One of the things I love about Rosh Hashanah, is that it marks the start of a ‘New Year’ without all the pressure of resolutions (the honey cake is good too, but that’s irrelevant). In my book, if you want to lose weight, quit drinking juice from the carton or whatever then you don’t need to wait until the 1st of January to get started.
That being said, I think we all reflect over the last week of December and consider how we can make changes in our lives to make the following year truly super-duper. We always seem to want to share our resolutions too, which means we can’t keep it to ourselves when we break them on week three…oh no, all our friends, family and colleagues will be there to point it out a hundred times over that you’ve already broken that resolution which you were so excited about.
Ken Brand has already written a great post about resolutions, I for one will be joining him in stopping trying to train donkeys into stallions, but what else have I committed myself to?
Well, I’m not making any of the three most common resolutions made in the UK each year…
- Give up smoking.
- Start exercising.
- Resolve to not make resolutions.
Most people will include something to do with their eating habits/exercise regimes in the resolution list. Heck, I’m a woman, I spend all year promising myself ‘the diet starts Monday’, I don’t need to clutter my resolution list with anything health related! In fact, this year I’m making my resolution list strictly business related.
For 2009, I made a long list of things I’m going to do to make my working life more productive and efficient, most of them are very specific to my company so there’s no point publishing them here. But a couple might be useful ideas for you to take on board so I thought I’d share. I emailed my bosses the extensive list so unfortunately I’m going to have to stick with all of them!
- Meet more with my co-workers #IRL (in real life). With all the clever ways we can communicate these days it’s easy to forget what being in a face to face meeting can feel like. I do a lot of mycomms with my colleagues via Skype , email and even Twitter. The stupid thing is that most of the time we’re in the same office! We’re all busy, but sitting down together even for just 15 minutes can be a lot more productive than pinging emails back and forth.

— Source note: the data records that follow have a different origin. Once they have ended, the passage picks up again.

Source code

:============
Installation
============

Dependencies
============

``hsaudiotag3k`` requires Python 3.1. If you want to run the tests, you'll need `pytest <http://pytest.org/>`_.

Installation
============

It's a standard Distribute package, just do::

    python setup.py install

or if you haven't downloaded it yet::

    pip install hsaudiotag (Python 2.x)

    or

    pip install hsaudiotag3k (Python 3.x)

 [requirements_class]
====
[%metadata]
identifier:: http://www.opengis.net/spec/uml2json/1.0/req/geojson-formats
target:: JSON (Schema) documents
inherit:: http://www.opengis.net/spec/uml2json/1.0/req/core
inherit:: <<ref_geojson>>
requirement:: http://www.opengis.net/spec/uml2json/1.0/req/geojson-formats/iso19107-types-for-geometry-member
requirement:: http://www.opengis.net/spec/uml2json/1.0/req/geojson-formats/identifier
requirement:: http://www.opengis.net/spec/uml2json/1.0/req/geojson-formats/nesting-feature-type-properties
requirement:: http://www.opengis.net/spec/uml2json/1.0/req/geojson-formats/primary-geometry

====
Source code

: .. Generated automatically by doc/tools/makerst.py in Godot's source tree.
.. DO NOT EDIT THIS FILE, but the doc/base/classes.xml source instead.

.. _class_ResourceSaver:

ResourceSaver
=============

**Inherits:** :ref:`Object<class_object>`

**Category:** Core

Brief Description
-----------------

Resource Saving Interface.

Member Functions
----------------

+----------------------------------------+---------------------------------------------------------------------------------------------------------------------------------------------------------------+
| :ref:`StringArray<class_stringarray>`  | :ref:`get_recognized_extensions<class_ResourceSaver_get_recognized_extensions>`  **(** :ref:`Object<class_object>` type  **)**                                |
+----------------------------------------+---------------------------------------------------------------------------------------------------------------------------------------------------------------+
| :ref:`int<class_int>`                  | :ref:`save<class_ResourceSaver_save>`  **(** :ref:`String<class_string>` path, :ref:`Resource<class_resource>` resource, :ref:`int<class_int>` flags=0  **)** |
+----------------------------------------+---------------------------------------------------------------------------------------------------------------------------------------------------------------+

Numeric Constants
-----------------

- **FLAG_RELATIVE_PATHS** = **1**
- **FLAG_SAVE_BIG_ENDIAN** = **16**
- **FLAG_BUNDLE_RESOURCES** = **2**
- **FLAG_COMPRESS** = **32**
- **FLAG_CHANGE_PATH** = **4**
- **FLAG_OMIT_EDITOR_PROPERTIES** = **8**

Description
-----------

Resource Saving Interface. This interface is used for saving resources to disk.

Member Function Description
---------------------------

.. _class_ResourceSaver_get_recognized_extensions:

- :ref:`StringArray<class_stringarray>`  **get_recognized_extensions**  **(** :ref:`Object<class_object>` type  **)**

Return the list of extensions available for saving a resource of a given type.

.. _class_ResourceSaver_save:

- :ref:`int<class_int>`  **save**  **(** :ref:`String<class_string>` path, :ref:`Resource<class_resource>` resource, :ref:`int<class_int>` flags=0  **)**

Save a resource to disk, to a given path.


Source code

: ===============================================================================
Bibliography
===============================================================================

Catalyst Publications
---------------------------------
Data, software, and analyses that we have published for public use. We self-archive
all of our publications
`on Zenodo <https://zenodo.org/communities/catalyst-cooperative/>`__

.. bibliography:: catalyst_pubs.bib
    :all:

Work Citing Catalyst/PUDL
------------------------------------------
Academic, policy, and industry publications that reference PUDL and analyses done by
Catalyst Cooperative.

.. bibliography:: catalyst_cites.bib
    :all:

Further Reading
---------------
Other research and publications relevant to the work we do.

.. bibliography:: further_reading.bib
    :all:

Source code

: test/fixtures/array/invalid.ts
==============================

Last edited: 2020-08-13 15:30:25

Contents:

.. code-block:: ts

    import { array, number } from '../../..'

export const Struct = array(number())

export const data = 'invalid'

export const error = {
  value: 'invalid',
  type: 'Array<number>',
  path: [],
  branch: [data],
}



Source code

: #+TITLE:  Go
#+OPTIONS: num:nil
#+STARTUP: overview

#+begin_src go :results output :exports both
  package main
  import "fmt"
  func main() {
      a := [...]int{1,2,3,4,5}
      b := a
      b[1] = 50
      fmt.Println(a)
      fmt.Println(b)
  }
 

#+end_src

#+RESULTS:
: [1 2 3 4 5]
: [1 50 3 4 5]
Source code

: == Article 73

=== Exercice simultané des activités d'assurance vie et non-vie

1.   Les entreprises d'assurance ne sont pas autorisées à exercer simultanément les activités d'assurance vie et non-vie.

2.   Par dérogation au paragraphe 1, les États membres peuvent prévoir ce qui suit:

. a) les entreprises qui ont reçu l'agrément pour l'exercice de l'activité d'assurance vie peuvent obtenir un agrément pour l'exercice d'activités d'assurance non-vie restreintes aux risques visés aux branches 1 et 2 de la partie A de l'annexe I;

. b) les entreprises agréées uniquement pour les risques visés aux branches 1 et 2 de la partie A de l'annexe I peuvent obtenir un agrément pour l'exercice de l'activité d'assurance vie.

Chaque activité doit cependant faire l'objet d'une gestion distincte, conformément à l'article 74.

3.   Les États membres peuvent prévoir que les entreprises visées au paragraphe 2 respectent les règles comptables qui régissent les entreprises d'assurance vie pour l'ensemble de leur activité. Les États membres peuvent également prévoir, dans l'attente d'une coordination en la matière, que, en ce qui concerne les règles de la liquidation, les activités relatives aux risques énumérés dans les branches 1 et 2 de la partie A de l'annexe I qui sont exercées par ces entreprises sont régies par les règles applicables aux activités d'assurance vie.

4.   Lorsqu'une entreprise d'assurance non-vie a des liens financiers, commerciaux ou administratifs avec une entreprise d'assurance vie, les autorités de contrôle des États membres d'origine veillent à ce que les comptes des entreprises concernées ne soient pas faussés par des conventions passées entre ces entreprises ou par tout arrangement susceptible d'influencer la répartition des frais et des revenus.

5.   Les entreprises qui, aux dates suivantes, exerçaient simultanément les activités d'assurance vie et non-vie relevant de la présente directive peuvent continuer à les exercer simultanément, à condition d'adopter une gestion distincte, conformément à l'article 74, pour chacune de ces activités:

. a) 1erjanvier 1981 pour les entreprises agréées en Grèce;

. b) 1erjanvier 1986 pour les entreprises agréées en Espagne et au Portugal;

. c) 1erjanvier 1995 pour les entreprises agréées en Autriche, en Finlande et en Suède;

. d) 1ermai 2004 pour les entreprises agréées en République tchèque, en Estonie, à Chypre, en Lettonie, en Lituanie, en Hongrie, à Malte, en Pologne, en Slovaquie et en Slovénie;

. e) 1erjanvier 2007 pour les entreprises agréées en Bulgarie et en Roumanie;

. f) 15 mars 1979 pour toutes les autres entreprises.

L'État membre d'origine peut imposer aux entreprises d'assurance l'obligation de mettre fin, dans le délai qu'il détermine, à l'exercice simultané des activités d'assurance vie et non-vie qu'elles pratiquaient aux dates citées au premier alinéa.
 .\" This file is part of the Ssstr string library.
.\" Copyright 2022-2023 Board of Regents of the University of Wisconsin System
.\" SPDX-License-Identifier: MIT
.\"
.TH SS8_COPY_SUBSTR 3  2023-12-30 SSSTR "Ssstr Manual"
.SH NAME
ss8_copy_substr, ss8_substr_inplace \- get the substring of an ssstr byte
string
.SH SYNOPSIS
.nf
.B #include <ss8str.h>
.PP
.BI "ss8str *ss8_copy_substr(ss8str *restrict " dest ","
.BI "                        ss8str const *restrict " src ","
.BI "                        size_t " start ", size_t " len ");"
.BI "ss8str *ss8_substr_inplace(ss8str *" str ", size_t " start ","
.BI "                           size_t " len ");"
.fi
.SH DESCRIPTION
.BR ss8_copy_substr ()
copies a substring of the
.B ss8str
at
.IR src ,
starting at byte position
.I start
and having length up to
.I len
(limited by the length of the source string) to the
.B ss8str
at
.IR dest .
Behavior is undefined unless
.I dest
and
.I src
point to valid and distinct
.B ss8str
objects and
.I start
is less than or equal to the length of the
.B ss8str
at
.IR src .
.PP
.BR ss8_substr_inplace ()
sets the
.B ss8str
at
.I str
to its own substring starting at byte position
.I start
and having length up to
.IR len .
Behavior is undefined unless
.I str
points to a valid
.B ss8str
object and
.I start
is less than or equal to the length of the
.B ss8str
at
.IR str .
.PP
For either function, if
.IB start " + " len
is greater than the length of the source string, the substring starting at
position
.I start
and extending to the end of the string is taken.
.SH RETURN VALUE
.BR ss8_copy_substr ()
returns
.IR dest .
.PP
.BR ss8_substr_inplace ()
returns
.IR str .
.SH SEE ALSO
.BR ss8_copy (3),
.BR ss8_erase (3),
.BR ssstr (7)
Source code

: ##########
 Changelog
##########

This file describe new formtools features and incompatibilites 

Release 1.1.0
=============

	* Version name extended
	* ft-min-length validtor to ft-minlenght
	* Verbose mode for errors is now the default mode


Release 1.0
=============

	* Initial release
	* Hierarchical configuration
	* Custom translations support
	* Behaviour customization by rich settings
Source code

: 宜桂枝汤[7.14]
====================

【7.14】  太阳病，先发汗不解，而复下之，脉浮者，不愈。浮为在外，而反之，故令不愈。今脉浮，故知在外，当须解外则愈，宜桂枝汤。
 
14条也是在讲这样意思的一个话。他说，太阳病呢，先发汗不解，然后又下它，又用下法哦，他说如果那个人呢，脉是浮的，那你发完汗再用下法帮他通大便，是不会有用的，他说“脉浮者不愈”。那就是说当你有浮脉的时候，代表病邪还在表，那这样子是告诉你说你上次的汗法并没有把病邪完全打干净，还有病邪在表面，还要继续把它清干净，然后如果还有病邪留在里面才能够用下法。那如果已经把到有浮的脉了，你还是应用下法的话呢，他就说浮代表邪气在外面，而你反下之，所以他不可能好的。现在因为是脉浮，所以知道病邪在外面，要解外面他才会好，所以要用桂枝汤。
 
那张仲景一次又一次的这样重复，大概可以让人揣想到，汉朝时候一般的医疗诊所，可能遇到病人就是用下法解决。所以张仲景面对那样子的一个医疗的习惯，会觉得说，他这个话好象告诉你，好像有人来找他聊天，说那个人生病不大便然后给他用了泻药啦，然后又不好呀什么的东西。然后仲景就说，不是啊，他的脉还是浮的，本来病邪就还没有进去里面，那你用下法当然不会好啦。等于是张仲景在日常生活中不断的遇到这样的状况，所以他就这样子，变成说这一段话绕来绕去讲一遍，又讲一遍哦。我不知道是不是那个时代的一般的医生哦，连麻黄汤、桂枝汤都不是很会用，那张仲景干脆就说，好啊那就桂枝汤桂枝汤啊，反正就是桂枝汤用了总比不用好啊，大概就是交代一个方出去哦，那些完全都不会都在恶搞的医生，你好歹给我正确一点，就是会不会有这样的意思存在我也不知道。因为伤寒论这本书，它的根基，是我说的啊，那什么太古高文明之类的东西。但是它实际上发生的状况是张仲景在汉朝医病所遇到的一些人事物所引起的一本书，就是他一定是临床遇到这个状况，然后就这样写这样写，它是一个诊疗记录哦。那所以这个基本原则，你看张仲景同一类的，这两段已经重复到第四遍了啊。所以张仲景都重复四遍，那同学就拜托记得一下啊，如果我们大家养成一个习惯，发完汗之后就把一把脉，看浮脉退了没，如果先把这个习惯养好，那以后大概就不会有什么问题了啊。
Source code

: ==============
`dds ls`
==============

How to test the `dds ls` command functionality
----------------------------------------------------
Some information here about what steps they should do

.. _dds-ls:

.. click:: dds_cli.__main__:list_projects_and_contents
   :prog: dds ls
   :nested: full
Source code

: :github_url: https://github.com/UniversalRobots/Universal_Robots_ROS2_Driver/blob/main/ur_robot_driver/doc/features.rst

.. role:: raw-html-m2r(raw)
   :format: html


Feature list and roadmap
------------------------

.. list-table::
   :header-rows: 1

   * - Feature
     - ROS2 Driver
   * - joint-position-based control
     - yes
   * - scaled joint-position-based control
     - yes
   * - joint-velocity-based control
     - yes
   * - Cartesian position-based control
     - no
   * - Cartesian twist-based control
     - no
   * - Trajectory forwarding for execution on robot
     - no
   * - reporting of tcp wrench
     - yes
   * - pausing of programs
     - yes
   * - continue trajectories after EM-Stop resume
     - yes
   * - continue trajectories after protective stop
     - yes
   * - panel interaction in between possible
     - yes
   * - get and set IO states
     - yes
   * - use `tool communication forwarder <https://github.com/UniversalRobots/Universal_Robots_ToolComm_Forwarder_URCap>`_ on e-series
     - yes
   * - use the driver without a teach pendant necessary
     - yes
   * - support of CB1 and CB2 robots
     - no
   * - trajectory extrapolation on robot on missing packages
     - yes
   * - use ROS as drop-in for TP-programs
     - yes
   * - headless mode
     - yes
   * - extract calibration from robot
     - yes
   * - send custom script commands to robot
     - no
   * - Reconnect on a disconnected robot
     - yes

- Give feedback to the right people. I get feedback from agents, users and colleagues every day about Globrix, feedback is invaluable to building a great product. But there’s no point collecting all the feedback and keeping it in a secret stash under your desk, pass on feedback (bad and good) to the relevant people so that it can be implemented/considered as appropriate.
- Keep in contact with those that matter. To me, that’s our agent clients and our users. I’ll be making sure we communicate with them effectively over the next year, I like to think that people see an email fromGlobrix and get excited because they know we’re emailing because of a dandy new feature or because they’re getting a newsletter rammed with helpful info.
- Keep on blogging. When the property market is in the state it is, it can get pretty hard to come up with material for blog posts. Well, I”ll just have to suck it up won’t I? As will you if you if you don’t want your blog to die an untimely death. 😉
- Keep on commenting. Blogging may be hard sometimes, but you can’t really suffer from ‘commenter’s block’. If you’ve been engaged by a post and read it to the end, then chances are you have an opinion about it. It doesn’t take 2 minutes to leave a comment.
Of course the best types of resolutions to make are the easy ones. Ya know, like giving up stuff you don’t actually do. So I’ll add to my list…
- Give up the crack habit, it doesn’t do the complexion any favors.
- Stop signing autographs in public, it’s just crass.
- Write less novels in Latin, not enough people were reading them anyway.